Alcuni miei colleghi internazionali mi raccontano di percorsi che proseguono praticamente per tutta la carriera.E in tutti questi casi si tratta di persone di talento (riconosciuto) di successo (progressivamente incrementato) e di straordinaria confidenza con la ricerca ed il superamento dei propri limiti. E’ talvolta questa ricerca, magari combinata con la decisione non del tutto consapevole di seguire un percorso di Coaching che può portare la relazione di aiuto ai confini della professione del Coach.

Succede ad esempio che la decisione di intraprendere un percorso sia arrivata su “suggerimento” (dell’azienda, del capo, del miglior amico) ma non maturata consapevolmente. Questa circostanza può determinare l’insuccesso del percorso, ovvero il mancato ottenimento del miglioramento delle performance, ma sovente può indurre lo stesso Coach ad evadere dal suo territorio per perlustrarne altri (in particolare quello dell’analisi psicologica) alla ricerca della chiave di accensione dell’ingaggio del Coachee. So che può succedere e so che è successo. E quando davvero accade i rischi possono essere elevatissimi. Succede tanto più frequentemente quando il Coach ha una preparazione da analista, da psicologo o, peggio ancora, pensa di averla. Nel tracciare il confine tra la professione del Coach e le molteplici soluzioni in grado di offrire supporto agli individui ed ai gruppi vedo aprirsi come sempre succede un doppio fronte: normare, quindi regolamentare ai diversi possibili livelli (leggi, albi, codici, etc) e dibattere sull’inesauribile tema dell’etica (etica professionale, comportamentale, individuale, sociale, etc).

Trovo questa naturale evoluzione delle cose decisamente noiosa quanto irrilevante.

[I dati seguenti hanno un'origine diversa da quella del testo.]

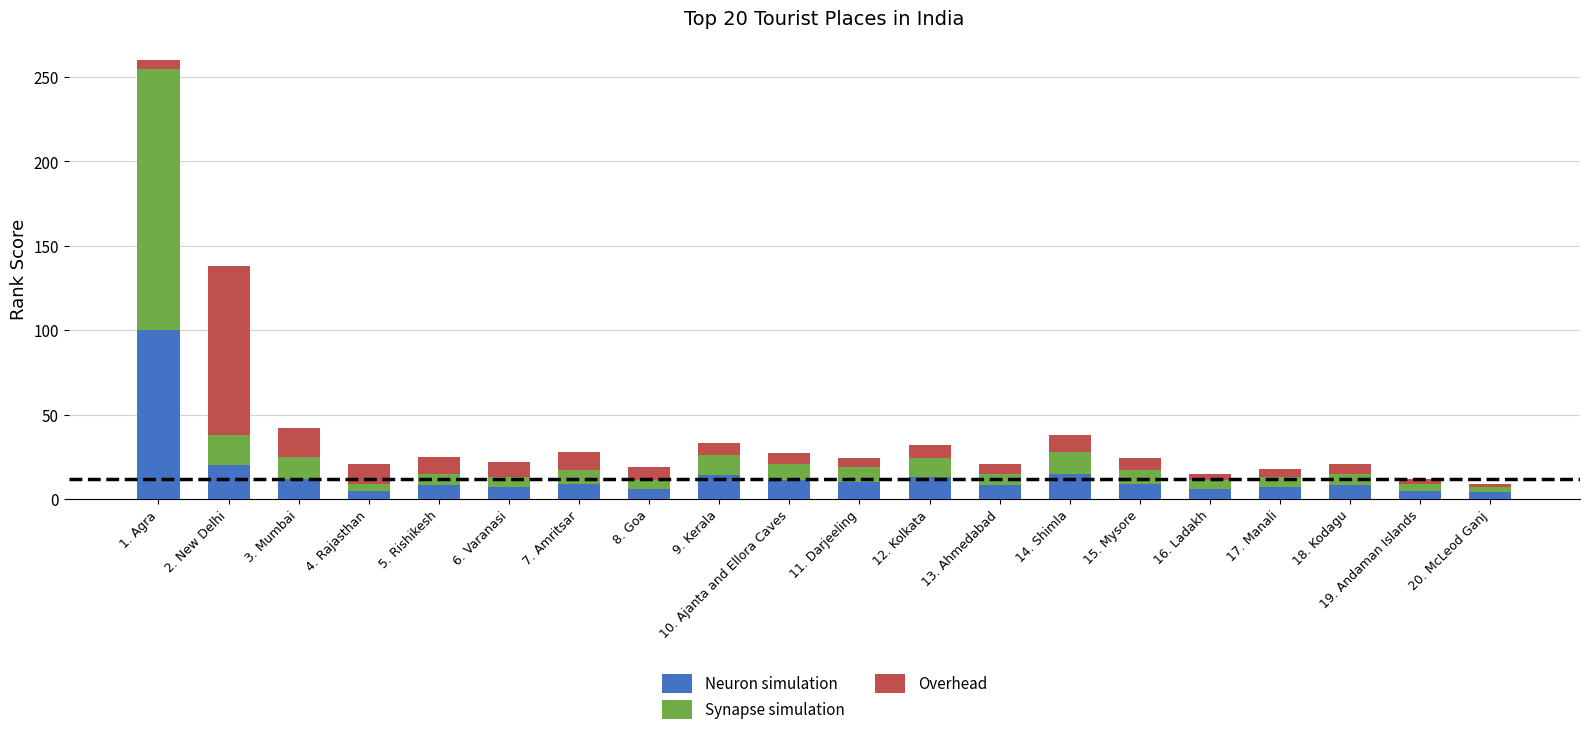

What is the difference between the second highest and second lowest values in the Neuron simulation series?

15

Me ne tengo alla larga, salvo rispettare le norme (quando ci sono) ed i codici di deontologia professionale (quello della EMCC – European Mentoring and Coaching Council nel mio caso). Ma oltre a questa diligenza non vado. Non prendo in considerazione nessun contributo ne attivo ne passivo a queste dimensioni.

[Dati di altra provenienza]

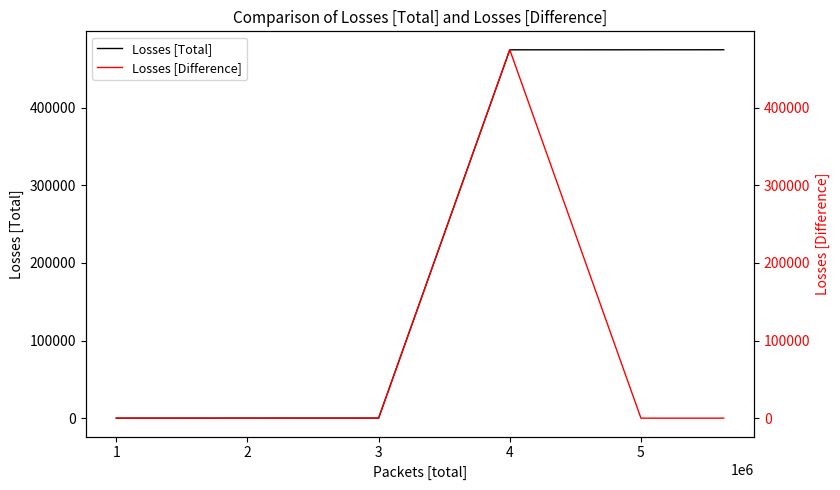

The value of Losses [Total] at 4 is 181740. True or false?

False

Posseggo una formidabile risorsa e due tecniche in cui sono profondamente confidente. La mia risorsa è il Coachee. La sua apertura al percorso di miglioramento e la sua consapevolezza che di questo e nient’altro si tratta. La sua dedizione ed il suo impegno. L’osservazione del progredire delle sue performance. Questa è la fonte da cui attingo la convinzione che sto facendo il mio mestiere di Coach E poi gli strumenti. La domanda. E l’ascolto. Passo ore con i miei Coachee ad ascoltare e a fare domande. E dunque nel dubbio ne faccio una in più, chiedo ancora una volta se lei, lui o loro stanno misurando e verificando progressi nella loro performance. Poi con grande piacere li ascolto e mi godo la risposta.